Patents and copyrights originally emerged to help protect creative people’s work from powerful interests that might appropriate them and profit from them. The restrictions were intended to insure that creative people and enterprises had a fighting chance of financially benefiting from their creative efforts, thus encouraging creative activity. In more recent years, I think a case can be made (as is made at your links) that the balance has turned to where these rights are often used to stifle creative work not enhance it. I don’t know that I am ready to claim the label commonist but I do think major reform is needed.
Jones post asks “Would Jesus charge a fee for his Beatitudes podcast?” Interesting question. Scholar Kenneth E. Bailey notes that Jesus was a rabbi and did not write anything down. It was likely thirty years before folks began to compile his stories. Why? Bailey says that rabbis typically did not write down their teachings because as soon as they did the teachings were out of his control and wide open to amendment and error. By teaching his disciples orally and rigorously having them memorize the stories the rabbi could retain better control of his teaching. Only when the disciples realized that Jesus was not returning as soon as imagined and the church was rapidly expanding, did they confront the need to write down what was said for wider distribution. He didn’t charge for his stories put he did try to control the channels of distribution.
Thanks again. You have given me some good stuff to ponder.
Posted by: Michael Kruse | May 30, 2006 at 06:26 PM
Mike,
I think patents have a real place in encoraging innovation. My experiance has been they are being granted in really stupid ways ... for example there are companies that file patents for ideas that might pan out - loads of them - and then sit on them ... waiting for some other company to actually craft a product that uses it and then wait for it to get popular before they sue for a cut of the profits.
So I think there is a lot of real reform questions to think about. I also think there is a more basic question to ask about non-tangable property ... does your basic theory of the nature of property apply when you innovate on top of someone else's work? Does property work for things that can be copied without friction? I am not convinced it scales ...
The other question that comes up when you talk about property in the digital age is the question of DRM and licensing. When you purchase a cd do you own it? The MPAA and others would tell you, you actually have purchased a license to use that CD is certain ways ... and only in the ways they proscribe. DRM enables these kinds of shifts.

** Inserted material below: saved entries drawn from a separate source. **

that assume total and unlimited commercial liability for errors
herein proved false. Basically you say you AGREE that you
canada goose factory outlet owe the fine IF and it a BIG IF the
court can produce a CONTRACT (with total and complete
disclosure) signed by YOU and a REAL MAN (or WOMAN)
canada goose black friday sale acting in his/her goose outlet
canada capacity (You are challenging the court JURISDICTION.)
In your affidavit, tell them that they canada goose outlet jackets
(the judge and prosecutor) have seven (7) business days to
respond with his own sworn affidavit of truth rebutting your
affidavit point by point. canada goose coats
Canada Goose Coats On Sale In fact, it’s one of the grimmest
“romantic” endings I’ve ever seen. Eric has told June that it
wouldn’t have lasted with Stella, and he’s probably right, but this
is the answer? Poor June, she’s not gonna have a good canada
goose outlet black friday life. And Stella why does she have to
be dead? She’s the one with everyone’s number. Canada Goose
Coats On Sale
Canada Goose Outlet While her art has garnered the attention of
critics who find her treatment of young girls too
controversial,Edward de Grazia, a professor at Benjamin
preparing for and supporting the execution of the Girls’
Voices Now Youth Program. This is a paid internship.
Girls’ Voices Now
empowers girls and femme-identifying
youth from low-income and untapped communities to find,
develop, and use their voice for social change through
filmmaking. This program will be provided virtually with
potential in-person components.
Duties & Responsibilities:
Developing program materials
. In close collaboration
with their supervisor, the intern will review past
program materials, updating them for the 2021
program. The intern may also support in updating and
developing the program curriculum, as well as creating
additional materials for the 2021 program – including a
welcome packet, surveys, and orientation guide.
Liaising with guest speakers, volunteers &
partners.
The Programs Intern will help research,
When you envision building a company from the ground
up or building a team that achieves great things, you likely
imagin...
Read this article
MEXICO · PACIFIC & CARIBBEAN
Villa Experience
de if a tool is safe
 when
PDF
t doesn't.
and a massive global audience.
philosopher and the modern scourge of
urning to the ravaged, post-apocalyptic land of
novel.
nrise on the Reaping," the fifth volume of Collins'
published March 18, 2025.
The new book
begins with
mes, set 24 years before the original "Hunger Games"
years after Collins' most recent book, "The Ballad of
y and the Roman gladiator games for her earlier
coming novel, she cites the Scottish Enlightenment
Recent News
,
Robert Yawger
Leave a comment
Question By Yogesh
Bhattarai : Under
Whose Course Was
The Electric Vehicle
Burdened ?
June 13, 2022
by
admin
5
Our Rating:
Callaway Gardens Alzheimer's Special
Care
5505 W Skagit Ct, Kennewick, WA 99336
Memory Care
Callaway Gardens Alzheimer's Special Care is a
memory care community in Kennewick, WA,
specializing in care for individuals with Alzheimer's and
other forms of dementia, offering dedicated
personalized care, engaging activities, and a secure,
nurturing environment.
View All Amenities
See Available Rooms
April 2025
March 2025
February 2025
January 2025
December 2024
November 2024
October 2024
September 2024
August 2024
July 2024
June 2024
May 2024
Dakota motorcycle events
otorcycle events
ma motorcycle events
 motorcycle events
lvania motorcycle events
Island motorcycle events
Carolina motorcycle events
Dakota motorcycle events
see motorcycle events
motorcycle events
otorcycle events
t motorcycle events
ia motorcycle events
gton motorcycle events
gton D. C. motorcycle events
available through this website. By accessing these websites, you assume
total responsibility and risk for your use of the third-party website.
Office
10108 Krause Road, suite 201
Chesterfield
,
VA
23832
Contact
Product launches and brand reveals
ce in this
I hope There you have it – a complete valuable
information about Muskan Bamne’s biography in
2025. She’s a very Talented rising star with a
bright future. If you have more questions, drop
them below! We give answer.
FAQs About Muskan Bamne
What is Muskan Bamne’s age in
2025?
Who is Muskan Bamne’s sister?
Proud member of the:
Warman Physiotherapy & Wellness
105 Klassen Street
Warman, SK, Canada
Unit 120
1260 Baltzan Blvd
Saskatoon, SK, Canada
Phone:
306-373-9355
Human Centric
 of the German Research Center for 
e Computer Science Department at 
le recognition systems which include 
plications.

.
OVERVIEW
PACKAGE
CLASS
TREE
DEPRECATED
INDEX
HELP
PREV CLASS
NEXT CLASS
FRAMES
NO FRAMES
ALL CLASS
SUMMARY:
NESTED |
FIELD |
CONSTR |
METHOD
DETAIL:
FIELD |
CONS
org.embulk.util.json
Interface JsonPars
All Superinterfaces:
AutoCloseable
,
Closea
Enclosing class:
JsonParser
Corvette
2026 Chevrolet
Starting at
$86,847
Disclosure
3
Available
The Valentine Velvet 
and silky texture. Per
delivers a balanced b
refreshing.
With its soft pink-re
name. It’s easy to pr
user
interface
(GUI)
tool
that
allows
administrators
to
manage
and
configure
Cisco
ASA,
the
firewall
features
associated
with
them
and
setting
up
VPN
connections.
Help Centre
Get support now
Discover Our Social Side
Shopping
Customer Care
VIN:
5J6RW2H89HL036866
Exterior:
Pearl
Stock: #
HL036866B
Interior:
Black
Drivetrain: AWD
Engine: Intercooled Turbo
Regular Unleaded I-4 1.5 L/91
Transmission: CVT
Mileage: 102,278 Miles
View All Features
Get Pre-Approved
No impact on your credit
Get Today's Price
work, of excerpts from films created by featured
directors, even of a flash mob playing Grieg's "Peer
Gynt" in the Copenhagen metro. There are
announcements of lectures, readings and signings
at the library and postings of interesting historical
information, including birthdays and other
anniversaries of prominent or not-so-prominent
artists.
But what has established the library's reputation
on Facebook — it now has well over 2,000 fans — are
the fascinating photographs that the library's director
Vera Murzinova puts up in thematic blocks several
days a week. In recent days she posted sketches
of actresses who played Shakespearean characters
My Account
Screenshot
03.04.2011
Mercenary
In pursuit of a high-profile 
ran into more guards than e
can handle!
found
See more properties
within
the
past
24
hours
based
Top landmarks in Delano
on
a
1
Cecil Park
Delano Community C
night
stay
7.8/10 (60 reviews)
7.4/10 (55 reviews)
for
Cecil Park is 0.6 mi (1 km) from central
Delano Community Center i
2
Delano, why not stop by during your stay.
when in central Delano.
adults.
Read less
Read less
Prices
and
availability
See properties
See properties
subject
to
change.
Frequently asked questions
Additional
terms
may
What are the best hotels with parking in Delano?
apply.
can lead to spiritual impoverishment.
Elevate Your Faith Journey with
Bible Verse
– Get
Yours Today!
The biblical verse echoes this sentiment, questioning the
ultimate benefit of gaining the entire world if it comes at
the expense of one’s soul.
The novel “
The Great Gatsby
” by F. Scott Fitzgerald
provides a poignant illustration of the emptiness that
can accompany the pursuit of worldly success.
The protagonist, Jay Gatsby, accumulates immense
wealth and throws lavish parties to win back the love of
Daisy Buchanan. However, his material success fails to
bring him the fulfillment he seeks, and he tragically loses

If you are developing a theology of Economics do you think such actions are moral? Do you think you could wrestle with some questions like that later in your series ... I think I would find that enlightening.
Thanks again for everything,
Nate
Posted by: Nate | Jun 01, 2006 at 07:35 PM
Nate,
This is a fascinating topic. I worked in an boutique investment banking firm in the early 1990s (pre-web browsers) that was starting a business retrieving and repackaging info for high end business clients. Ten years ago I was completely submerged in these issues but I confess I have not stayed as on top of it in recent years.
The information, publishing, graphics and software industires are the wild wild west right now and I expect they will be for awhile. Digital storage and internet access has blown the old order away. This is probably beyond the scope of this particular series but I think some posts on the ethical aspects of what you are talking about might be something I could jump on later. Right now I am struggling to keep on top of all I am doing now as I get ready to head out of town for a week in mid-June.
I really appreciated the links you gave in your earlier comment!